Semi-supervised learning via DQN for log anomaly detection

Log anomaly detection is a critical component in modern software system security and maintenance, serving as a crucial support and basis for system monitoring, operation, and troubleshooting. It aids operations personnel in timely identification and resolution of issues. However, current methods in log anomaly detection still face challenges such as underutilization of unlabeled data, imbalance between normal and anomaly class data, and high rates of false positives and false negatives, leading to insufficient effectiveness in anomaly recognition. In this study, we propose a semi-supervised log anomaly detection method named DQNLog, which integrates deep reinforcement learning to enhance anomaly detection performance by leveraging a small amount of labeled data and large-scale unlabeled data. To address issues of imbalanced data and insufficient labeling, we design a state transition function biased towards anomalies based on cosine similarity, aiming to capture semantic-similar anomalies rather than favoring the majority class. To enhance the model's capability in learning anomalies, we devise a joint reward function that encourages the model to utilize labeled anomalies and explore unlabeled anomalies, thereby reducing false positives and false negatives. Additionally, to prevent the model from deviating from normal trajectories due to misestimation, we introduce a regularization term in the loss function to ensure the model retains prior knowledge during updates. We evaluate DQNLog on three widely used datasets, demonstrating its ability to effectively utilize large-scale unlabeled data and achieve promising results across all experimental datasets.

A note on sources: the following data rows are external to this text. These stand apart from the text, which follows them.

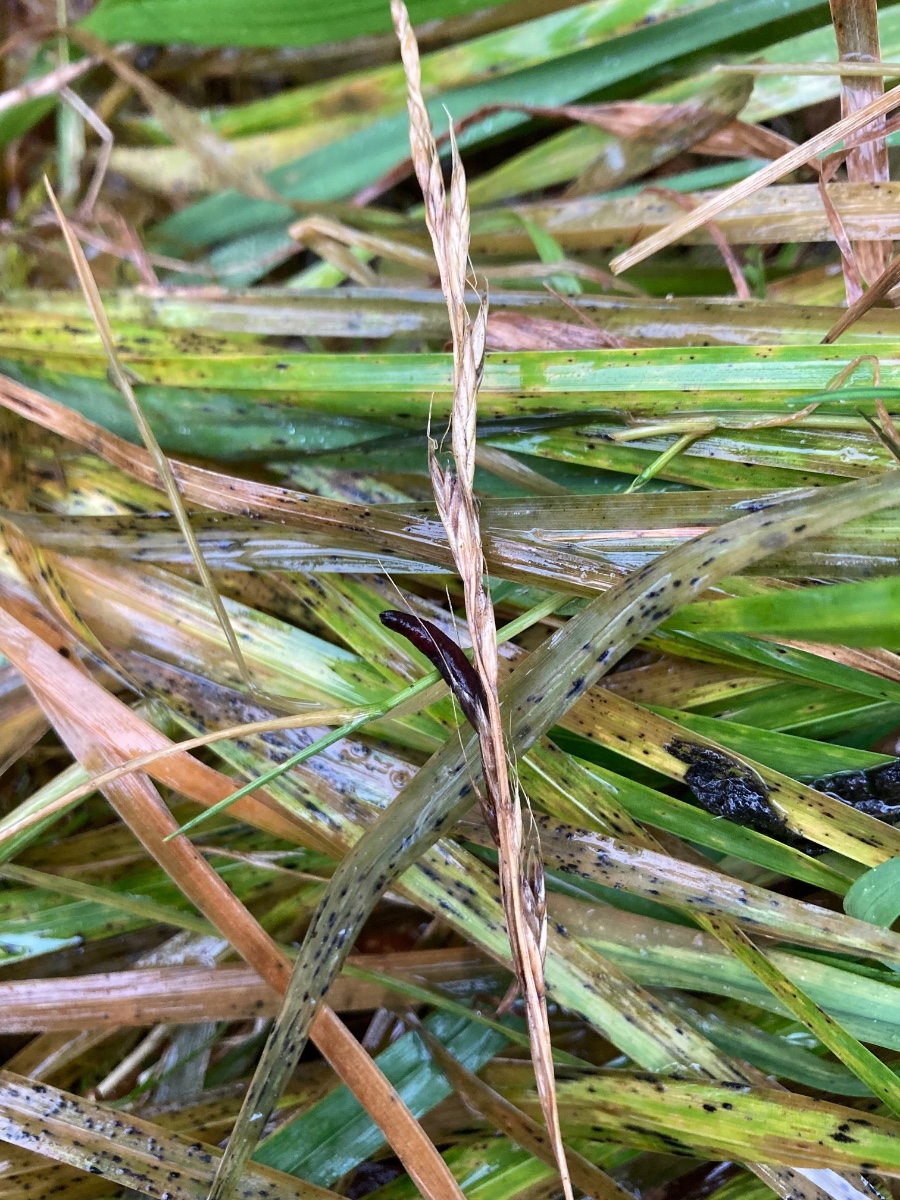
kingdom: Fungi
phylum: Ascomycota
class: Sordariomycetes
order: Hypocreales
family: Clavicipitaceae
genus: Claviceps
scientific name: Claviceps purpurea
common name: almindelig meldrøjer
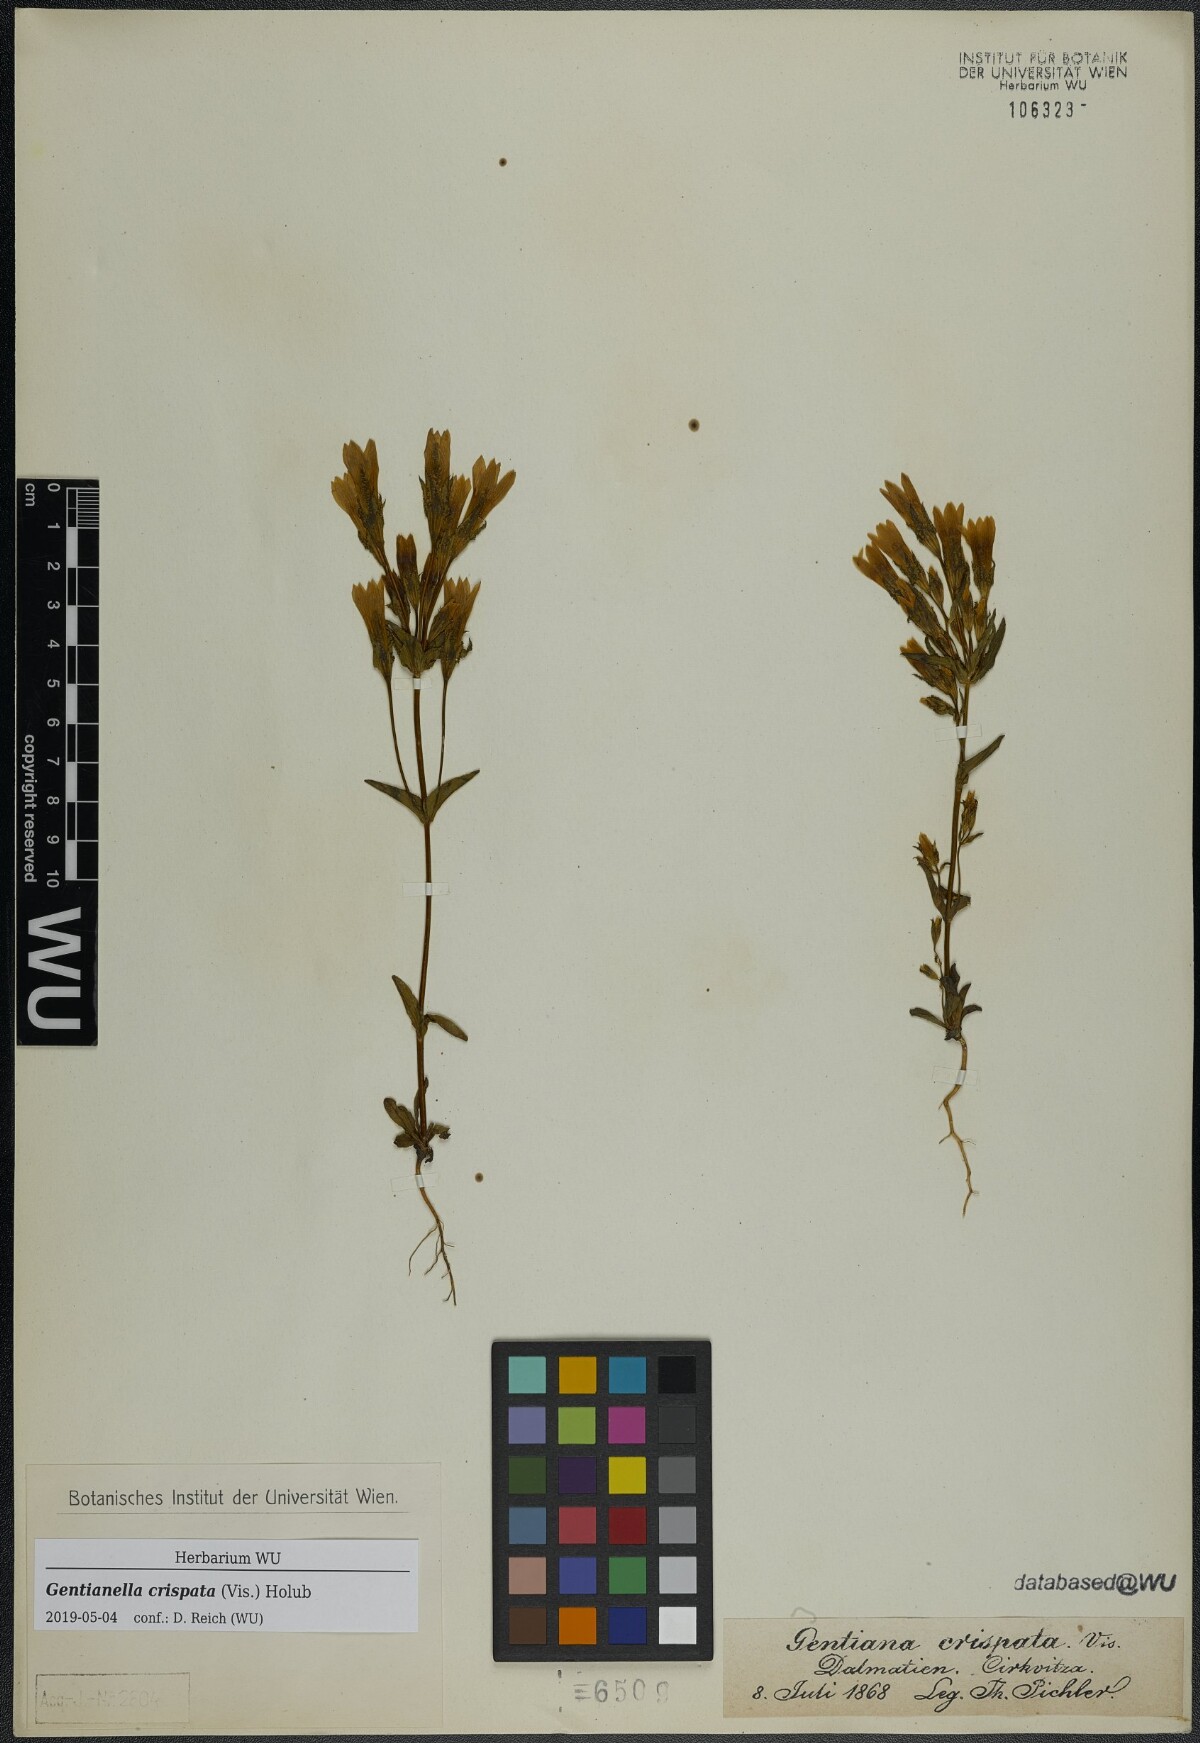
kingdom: Plantae
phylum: Tracheophyta
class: Magnoliopsida
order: Gentianales
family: Gentianaceae
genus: Gentianella
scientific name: Gentianella crispata
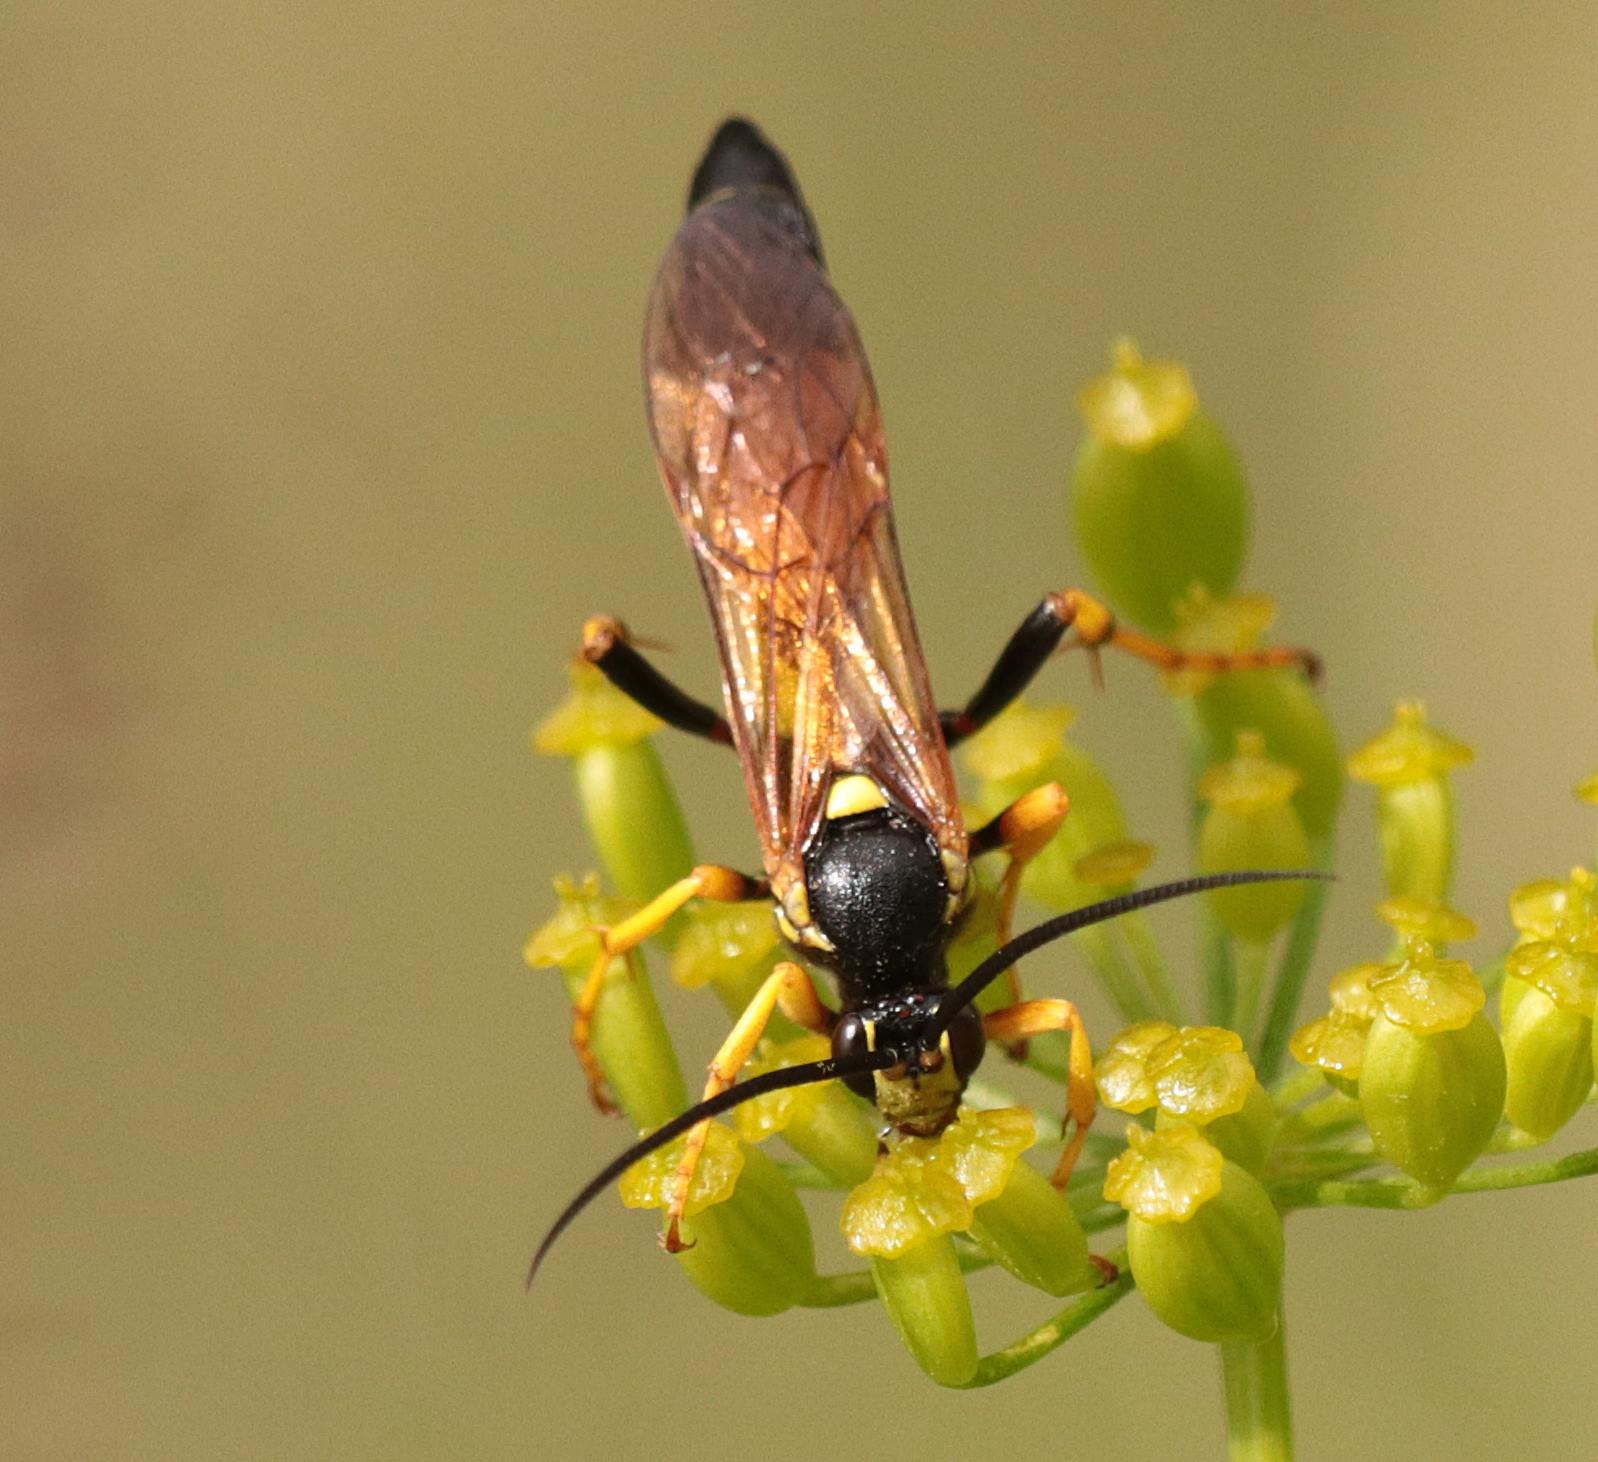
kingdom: Animalia
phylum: Arthropoda
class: Insecta
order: Hymenoptera
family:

翻译：日志异常检测是现代软件系统安全与维护的关键组成部分，为系统监控、运维和故障排查提供重要支撑与依据，有助于运维人员及时发现并解决问题。然而，当前日志异常检测方法仍面临未标记数据利用不足、正常与异常类别数据不平衡、误报率与漏报率较高等挑战，导致异常识别效果不足。本研究提出一种名为DQNLog的半监督日志异常检测方法，该方法融合深度强化学习，通过利用少量标记数据与大规模未标记数据来提升异常检测性能。针对数据不平衡与标记不足的问题，我们基于余弦相似度设计了一种偏向异常的状态转移函数，旨在捕捉语义相似的异常而非偏向多数类别。为增强模型学习异常的能力，我们设计了一种联合奖励函数，激励模型利用标记异常并探索未标记异常，从而降低误报与漏报。此外，为防止模型因误估计偏离正常轨迹，我们在损失函数中引入正则化项，确保模型在更新过程中保留先验知识。我们在三个广泛使用的数据集上评估DQNLog，结果表明其能够有效利用大规模未标记数据，并在所有实验数据集上取得良好效果。